With a group action claim, the claimants collectively bring their cases to court against a defendant. These victims then fight together to achieve compensation in the High Court of Justice.
Where cases are very similar, group actions can be a powerful tool and can have a bigger impact than a single claim.
Group Litigation Order (GLO)
An order of the court in England and Wales, a GLO allows people who have suffered common or related issues to have their cases managed collectively via a group action.
Group Register
The group register is a large database of everyone seeking to claim against the defendant.
Letter of Claim
A Letter of Claim lets the defendant know that we plan to start proceedings against them on your behalf.
Information Commissioner’s Office (ICO)
An independent authority, set up to uphold information rights in the public interest, and to promote openness by public bodies and data privacy rights. While the ICO does not award compensation, it does have the power to impose hefty fines on organisations in breach of their duties.
Impact Form
A legal document that asks how the breach has affected you. This could include things such as spam/nuisance phone calls and emails, cancelled cards, financial loss and emotional distress. You can fill in our Impact Form online.

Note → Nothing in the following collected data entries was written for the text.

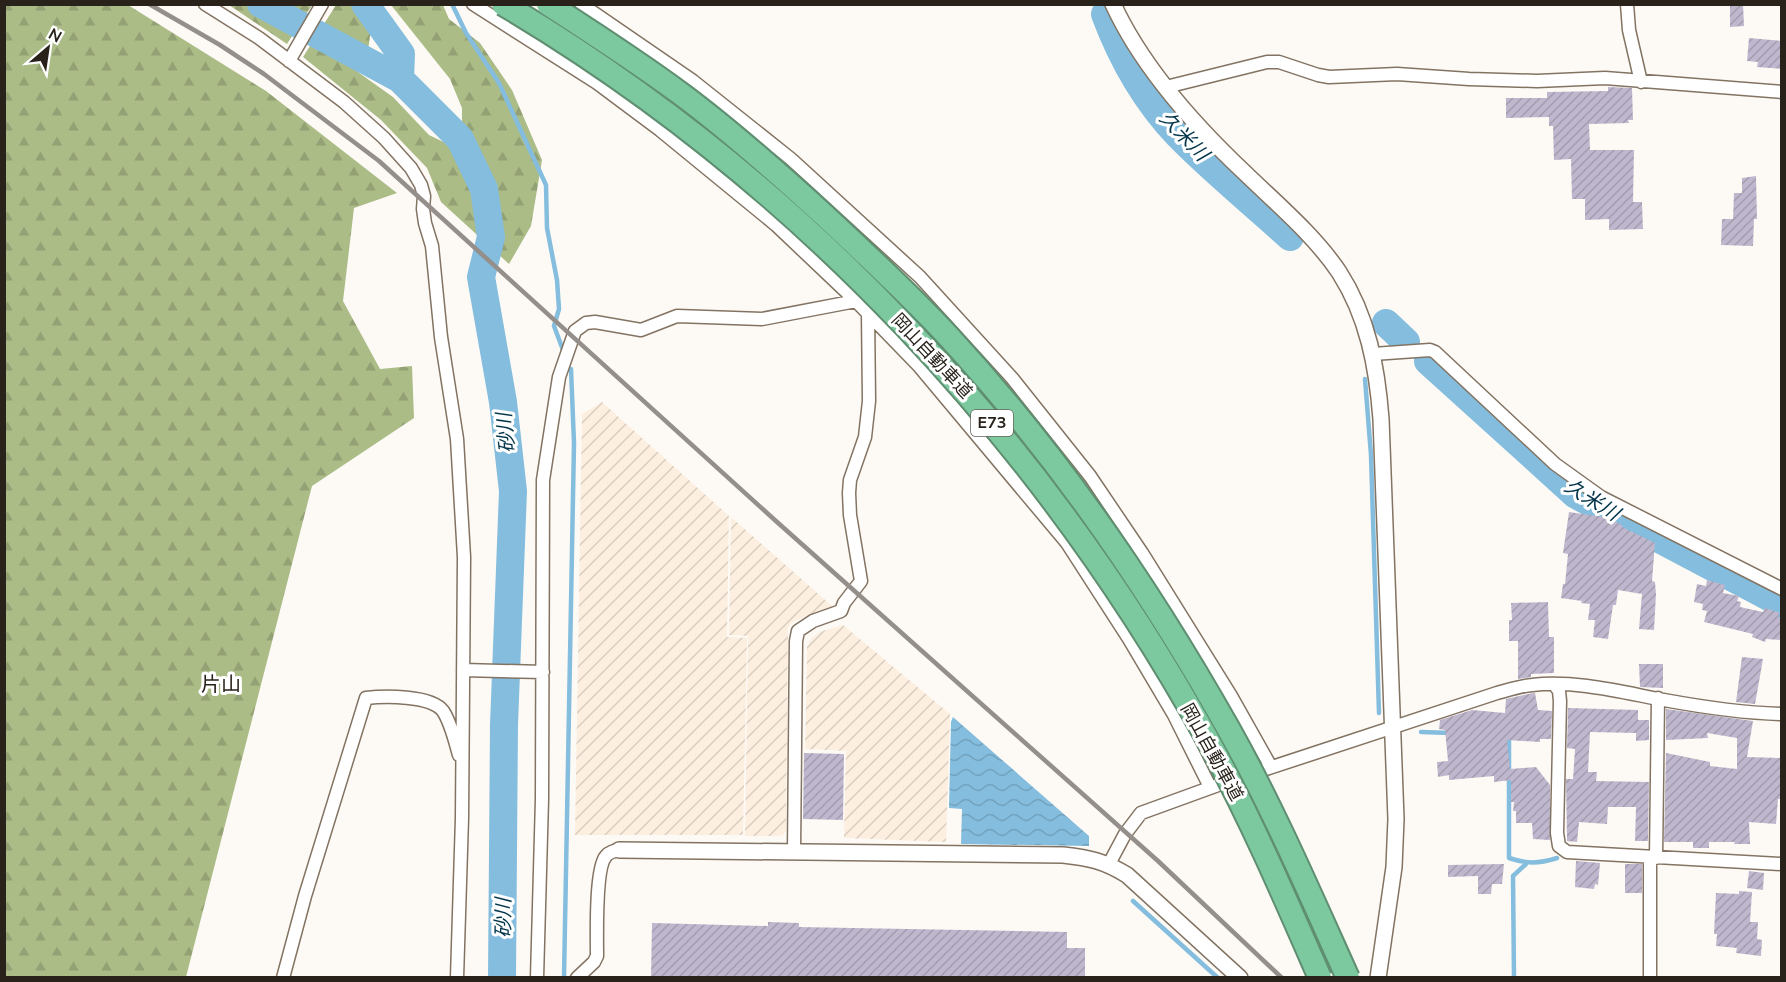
<svg xmlns="http://www.w3.org/2000/svg" width="1786" height="982" viewBox="0 0 1786 982" font-family="'Nunito Sans','Noto Sans JP',sans-serif">
	<defs>
		<pattern id="industrial-furrows" width="10" height="10" patternUnits="userSpaceOnUse" patternTransform="scale(1.5)"><rect width="10" height="10" fill="#fdefe0"/><path d="M-1 1l2-2M0 10L10 0M9 11l2-2" fill="none" stroke="#d9cdc0"/></pattern>
		<pattern id="forest-firs" width="22" height="20" patternUnits="userSpaceOnUse" patternTransform="scale(1.5)"><rect width="22" height="20" fill="#acbc87"/><path d="M5 1l3.5 6h-7zM16 11l3.5 6h-7z" fill="#94a174"/></pattern>
		<pattern id="water-waves" width="16" height="10" patternUnits="userSpaceOnUse" patternTransform="scale(1.5)"><rect width="16" height="10" fill="#84bddd"/><path d="M0 5q4-4 8 0t8 0" fill="none" stroke="#72a2bd"/></pattern>
		<pattern id="building-hatch" width="6" height="6" patternUnits="userSpaceOnUse" patternTransform="scale(1.5)"><rect width="6" height="6" fill="#beb7cd"/><path d="M-1 1l2-2M0 6l6-6M5 7l2-2" fill="none" stroke="#a39daf"/></pattern>
	</defs>
	<rect width="100%" height="100%" fill="#fdfaf6"/>
	<path fill="url(#industrial-furrows)" d="M602 402 729 516 727 637 747 638 743 835H575L582 414Z
		M731 517 832 606 792 622 788 628 786 830 783 835 779 836H745L748 636 729 635Z
		M843 625 950 714 946 842 844 838 846 751 805 749 807 647 811 639 819 632Z"/>
	<path fill="url(#forest-firs)" d="M5 4 128 5 266 91 397 193 354 208 343 301 380 369 412 366 414 418 312 486 186 977H5Z
		M229 5H312L287 44Z
		M336 5H354L371 30 368 50 355 70 393 97 429 135 456 148 462 129V108L450 79 391 5H443L449 19 480 43 512 90 542 160 531 226 509 264 441 202 427 168 381 120 303 57Z"/>
	<path fill="url(#water-waves)" d="M953 717 1089 836V846L961 844 962 809 949 808 951 722Z"/>
	<g fill="none" stroke-linecap="round" stroke-linejoin="round">
		<path stroke="#84bddd" stroke-width="4.5" d="M452 4 466 33 499 83 546 185 547 228 557 280 559 309 554 326 563 350
			M1365 379 1371 455 1379 713
			M1421 732 1451 733
			M1507 736H1509V768
			M1509 776V858C1527 864 1538 864 1557 858
			M1133 901 1218 978
			M564 978 574 443 571 369
			M1514 978 1513 876 1526 864"/>
		<path stroke="#84bddd" stroke-width="28" d="M261 4 400 79 460 139 484 189 491 237 481 277 503 402 513 491 504 725 502 978
			M365 4 401 54 400 79
			M1105 14C1121 57 1146 101 1178 135 1213 171 1253 203 1290 237
			M1386 323 1406 342
			M1428 361 1576 495 1782 604"/>
	</g>
	<path fill="url(#building-hatch)" d="M1730 4H1743L1744 26 1730 27Z
		M1749 38 1782 41V69L1757 67 1758 62 1747 61Z
		M1608 87 1632 88 1633 120H1628L1629 123 1589 124 1590 150H1634L1633 202H1642L1643 229 1609 230V219L1585 220V199H1572L1571 159 1554 160 1553 126H1549V117L1506 118V98H1547V92L1608 91Z
		M1756 176 1757 219H1754L1753 246 1721 245 1722 219H1733L1734 193H1742V178Z
		M1569 512 1610 518 1623 526 1622 527 1655 543 1652 581 1655 582 1656 594 1654 630 1639 629 1642 594 1618 590 1616 605H1613L1608 639 1593 637 1595 620H1588L1590 604 1581 603 1582 601 1561 598 1563 584H1565L1568 554 1563 553Z
		M1707 580 1725 585 1723 593 1739 596 1737 601 1741 602 1740 607 1763 612 1765 608 1780 613 1778 617 1782 618V640L1766 639 1765 642 1752 637 1753 634 1704 622 1707 611 1702 610 1703 604 1694 602 1697 584 1706 586Z
		M1548 602 1549 637H1554V673L1531 674V677L1518 679V641H1509V620H1512L1511 603Z
		M1742 657 1763 659 1755 704 1736 702Z
		M1639 664H1663V688L1640 687Z
		M1533 693H1535L1538 710 1552 711 1551 739H1540V742L1507 740 1510 769 1536 767 1550 785V840L1533 839 1532 823H1516V811H1513L1514 802H1511V780L1494 782V776L1449 780V775L1438 777 1437 762 1448 761 1445 730 1439 729 1440 720 1472 710 1505 713 1506 699Z
		M1568 708 1638 710V720H1649V740L1636 741V733L1590 732 1588 772H1597L1596 781 1649 782 1648 841H1635L1636 807H1608L1607 824 1579 822 1577 842 1567 841 1566 779H1573L1575 749 1567 748Z
		M1666 709 1753 721 1747 757 1782 758V799H1778L1776 824 1749 822 1750 844H1734L1735 842H1709V848H1693V842H1664L1666 753 1710 762V766L1737 769V738L1707 733 1708 738 1666 740Z
		M804 753 844 754 843 820 803 819Z
		M1576 861 1600 863 1598 885 1595 884 1594 889 1575 887Z
		M1504 864 1502 884H1492L1491 894H1478V876L1448 877V865Z
		M1625 864H1642V893H1625Z
		M1749 871 1764 873 1763 890 1747 888Z
		M1739 891 1752 892 1750 922H1758L1757 939 1762 940 1761 956 1736 953 1737 948 1716 946 1717 934H1714L1716 893 1739 894Z
		M768 922 799 923V927L1067 932V948H1085V978H651L652 923 768 926Z"/>
	<g fill="none" stroke-linecap="round" stroke-linejoin="round">
		<g stroke="#837362" stroke-width="15">
			<path id="minor" d="M205 4 259 38 344 102 384 138 411 168 421 185 424 196 423 209 425 223 432 246 441 337 457 439 464 557 462 818 457 978
				M473 4 597 83 660 130 776 225 856 301 918 365 1067 543 1129 639 1174 715 1210 787
				M581 4 693 81 791 159 920 277 1012 378 1090 476 1142 553 1231 696 1271 767
				M1627 4 1629 30 1641 82
				M289 61 322 4
				M1166 87 1267 62H1279L1318 75 1329 77 1397 74 1469 79 1537 81 1605 78 1782 92
				M1373 354 1430 350 1435 352 1555 464 1601 497 1782 589
				M463 670 543 672
				M1554 684 1559 691 1560 701 1557 833 1559 846 1567 852 1782 864
				M1263 770 1497 693C1508 690 1520 686 1532 685 1576 680 1621 692 1664 700 1702 707 1743 713 1782 714
				M794 852 796 641 798 631 813 621 841 611 844 603 861 581 850 515 849 493 850 480 865 437 869 401 868 313
				M1656 858 1658 698
				M1109 864 1125 834 1141 813 1218 785
				M283 978 305 896 366 698C384 696 431 695 443 711 451 723 455 741 459 755
				M537 978 542 799 543 480 559 377 575 331 586 323 595 322 641 330 677 316 762 319 856 301
				M577 978 594 962 597 956C597 937 595 868 606 856 609 852 614 851 619 850
				M1650 978V858"/>
		</g>
		<g stroke="#837362" stroke-width="18">
			<path id="tertiary" d="M1113 4C1142 67 1195 126 1245 173 1277 204 1314 235 1339 272 1368 317 1377 367 1381 419L1396 819 1394 867 1378 978
				M619 850 1063 855C1090 858 1104 861 1127 875L1240 978"/>
		</g>
		<use href="#minor" stroke="#fff" stroke-width="12"/>
		<use href="#tertiary" stroke="#fff" stroke-width="15"/>
		<path stroke="#948f8a" stroke-width="4.5" d="M149 4 220 45 264 74 379 161 777 522 1158 861 1282 978"/>
		<g stroke="#5f8e71" stroke-width="26" stroke-linecap="butt">
			<path id="motorway-bridge" d="M503 4C800 180 1043 441 1209 742 1251 819 1285 898 1320 978
				M548 4C593 33 638 62 681 94 731 131 778 173 824 215 866 254 909 294 948 336 1057 454 1149 588 1228 728 1273 808 1310 894 1348 978"/>
		</g>
		<use href="#motorway-bridge" stroke="#7cc89f" stroke-width="22"/>
	</g>
	<g text-anchor="middle" dominant-baseline="central" stroke-width="6" stroke-linejoin="round" paint-order="stroke">
		<rect fill="#fff" stroke="#68645f" stroke-width="1.5" x="971" y="410" width="42" height="26" rx="4.5"/>
		<g font-size="16" font-weight="bold" fill="#28221b">
			<text x="992" y="423">E73</text>
		</g>
		<g font-size="18" fill="#28221b" stroke="#fff">
			<text transform="translate(932 356) rotate(47)">岡山自動車道</text>
			<text transform="translate(1212 752) rotate(61)">岡山自動車道</text>
		</g>
		<g font-size="20" font-style="italic" fill="#03354b" stroke="#fff">
			<text transform="translate(1184 136) rotate(46)">久米川</text>
			<text transform="translate(506 433) rotate(-96)">砂川</text>
			<text transform="translate(1592 500) rotate(32)">久米川</text>
			<text transform="translate(503 918) rotate(-90)">砂川</text>
		</g>
		<g font-size="20" fill="#28221b" stroke="#fff">
			<text x="221" y="684">片山</text>
		</g>
	</g>
	<rect width="1786" height="982" fill="none" stroke="#28221b" stroke-width="12"/>
	<g transform="translate(48 48) rotate(29)" stroke="#ffffff" stroke-width="4.5" paint-order="stroke">
	<path d="M0-4.5L10 22L0 15L-10 22Z" fill="#28221b"/>
	<text y="-9" font-size="16" font-weight="bold" text-anchor="middle" fill="#28221b">N</text>
	</g>
</svg>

Litigation Management Agreement
A legal agreement between you, your solicitors, and all the other claimants in the group action. It establishes how the case will be managed in the most cost-effective and least troublesome way to you.
N1 Claim Form
A two-page court document. It briefly outlines your claim against the defendant.
No-Win, No-Fee
Also known as a CFA, a no-win, no-fee agreement is a contract between you and your solicitor. It states that you won’t have to pay a penny if your claim is unsuccessful.
Part 36 Offer
A Part 36 Offer is an offer of settlement. It can be made by either the claimant or the defendant. A Part 36 Offer aims to settle a claim early without the matter having to go to court.
Particulars of Claim
The Particulars include all the necessary details and background information the court needs from us to make a data breach compensation claim. This document also sets out what we hope to achieve on your behalf. A Particulars of Claim is needed only if court proceedings are necessary.
Representative Action
A representative action is a type of group action. Representative actions are launched when a group of people are affected by the same issue and have experienced the same level of harm.
Schedule 2 Form
The Schedule 2 form asks you about any financial losses, distress, and/or inconvenience you have suffered as a result of the data breach. Sometimes this means providing information that you have already supplied to us. We appreciate that this is frustrating, but the impact of a data breach isn’t always immediately apparent. So, it’s vital that we regularly assess the level of loss and upset you have suffered to ensure you receive the maximum compensation possible.
Statement of Truth
A Statement of Truth is a statement that confirms that the facts stated in a document are true. For example, we often ask you to sign a Statement of Truth to verify that a defendant has advised you that you were involved in the data breach incident.
Signing a Statement of Truth which you know contains false evidence can negatively impact the success of your claim. Contempt of court proceedings may also be brought against you if you have provided statements that you do not believe to be true. So, before you sign a Statement of Truth, you should verify this to be correct.
Success Fee
If your claim is successful, we will charge a success fee. This fee covers the costs we have incurred in representing you in your case. At Keller Lenkner UK, our success fee is capped at 25% of any compensation you receive. So, you will always receive 75% of any compensation awarded.